The grouping of plays offers a variety of choices for new patrons as well as for repeat visitors to ASC’s Blackfriars Theatre. Midsummer Night’s Dream, which has been performed several times in the company’s 24-year history, is one of Shakespeare’s most beloved comedies. ‘Tis Pity She’s a Whore is a gory, twisted re-imagined version of Romeo and Juliet is rarely performed (this is the second time in ASC’s history). The Winter’s Tale, with it’s half tragedy/ half romantic comedy mash-up provides the perfect middle ground between the other two plays in both tone and popularity.
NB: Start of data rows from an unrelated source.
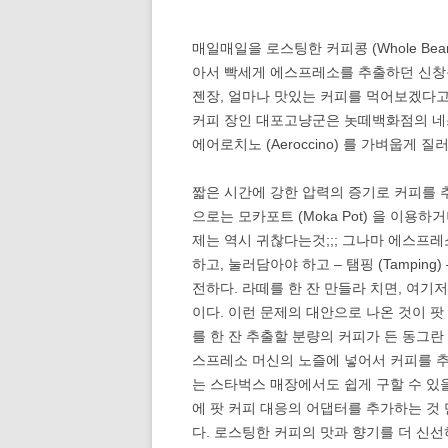
매일매일을 로스팅한 커피콩 (Whole B
아서 빡세게 에스프레소를 추출하던 신창
젠장, 얼마나 맛있는 커피를 먹어보겠다고 
커피 장인 대포고냥군은 놋떼백화점의 네스프
에어로치노 (Aeroccino) 를 가벼웁게 질
짧은 시간에 강한 압력의 증기로 커피를 추
으로는 모카포트 (Moka Pot) 을 이용
제는 역시 귀찮다는것;;; 그나마 에스프
하고, 눌러담아야 하고 – 탬핑 (Tampi
전하다. 라떼를 한 잔 만들라 치면, 여
이다. 이런 문제의 대안으로 나온 것이 팟 
를 한 잔 추출할 분량의 커피가 든 동그란
스프레소 머신의 노즐에 넣어서 커피를 추출
는 스타벅스 매장에서도 쉽게 구할 수 있
에 팟 커피 대응의 어댑터를 추가하는 것 
다. 로스팅한 커피의 맛과 향기를 더 신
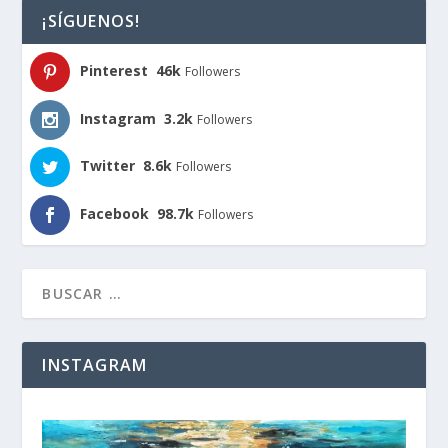
¡SÍGUENOS!
Pinterest
46k
Followers
Instagram
3.2k
Followers
Twitter
8.6k
Followers
Facebook
98.7k
Followers
INSTAGRAM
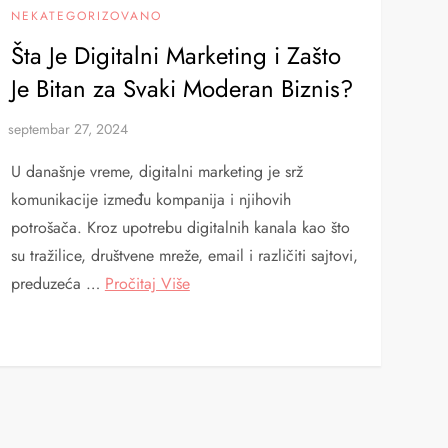
NEKATEGORIZOVANO
Šta Je Digitalni Marketing i Zašto
Je Bitan za Svaki Moderan Biznis?
U današnje vreme, digitalni marketing je srž
komunikacije između kompanija i njihovih
potrošača. Kroz upotrebu digitalnih kanala kao što
su tražilice, društvene mreže, email i različiti sajtovi,
preduzeća …
Pročitaj Više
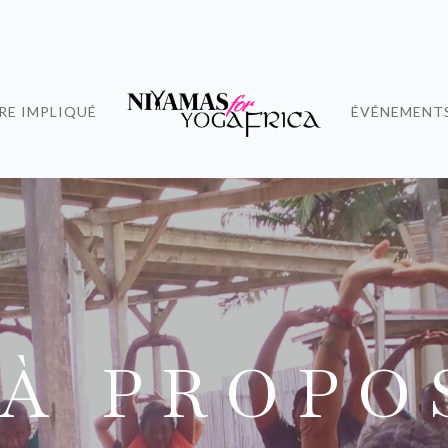
RE IMPLIQUÉ
ÉVÉNEMENT
À P R O P O 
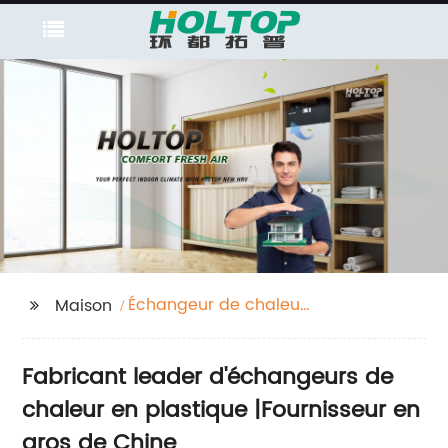
Échangeur de chaleur
Maison
en plastique
Fabricant leader d'échangeurs de
chaleur en plastique |Fournisseur en
gros de Chine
In order to keep the more oft performed plays fresh for ASC regulars, costuming is a key element. This season is the first time that Midsummer Night’s Dream will be performed in traditional Elizabethan dress. In contrast, the costume influence for ‘Tis Pity She’s a Whore is Quentin Tarantino’s Reservoir Dogs. “The entire look of the show is something akin to ‘steampunk modern meets Alexander McQueen outrageous modern’,” says Warren. “Tis Pity has some outrageous modern costumes because it’s a lot like a Tarantino movie: violent/funny, dramatic/comic, full of smart characters with great dialogue. I also went with modern costumes for ‘Tis Pity so that audiences coming to see all three Spring Season shows get to see three very different flavors of costume styles.”
“I think each of these shows demonstrates a different level of reality,” summarizes Denice Mahler, a Blasphemy Tour actress. “They all, like life, evoke laughter and loss, tears of joy and pain. There’s a catharsis waiting to be had in each one.” Well, if that is blasphemy it sounds pretty entertaining.